YOUR INSTRUCTIONS - Reproduce verbatim everything from the start of the rows down to the line containing "Si ha sido víctima", including that line.

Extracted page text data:
◆ ◆ ◆ ◆ ◆

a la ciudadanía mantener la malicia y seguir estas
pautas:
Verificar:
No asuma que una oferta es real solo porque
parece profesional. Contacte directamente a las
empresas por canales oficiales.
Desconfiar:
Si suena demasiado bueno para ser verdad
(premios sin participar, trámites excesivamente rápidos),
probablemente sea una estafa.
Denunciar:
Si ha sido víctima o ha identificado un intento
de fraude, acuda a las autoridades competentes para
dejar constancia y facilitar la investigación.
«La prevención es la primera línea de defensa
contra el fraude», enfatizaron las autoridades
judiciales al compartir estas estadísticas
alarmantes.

◆ ◆ ◆ ◆ ◆

OUTPUT OF THE TASK -
a la ciudadanía mantener la malicia y seguir estas
pautas:
Verificar:
No asuma que una oferta es real solo porque
parece profesional. Contacte directamente a las
empresas por canales oficiales.
Desconfiar:
Si suena demasiado bueno para ser verdad
(premios sin participar, trámites excesivamente rápidos),
probablemente sea una estafa.
Denunciar:
Si ha sido víctima o ha identificado un intento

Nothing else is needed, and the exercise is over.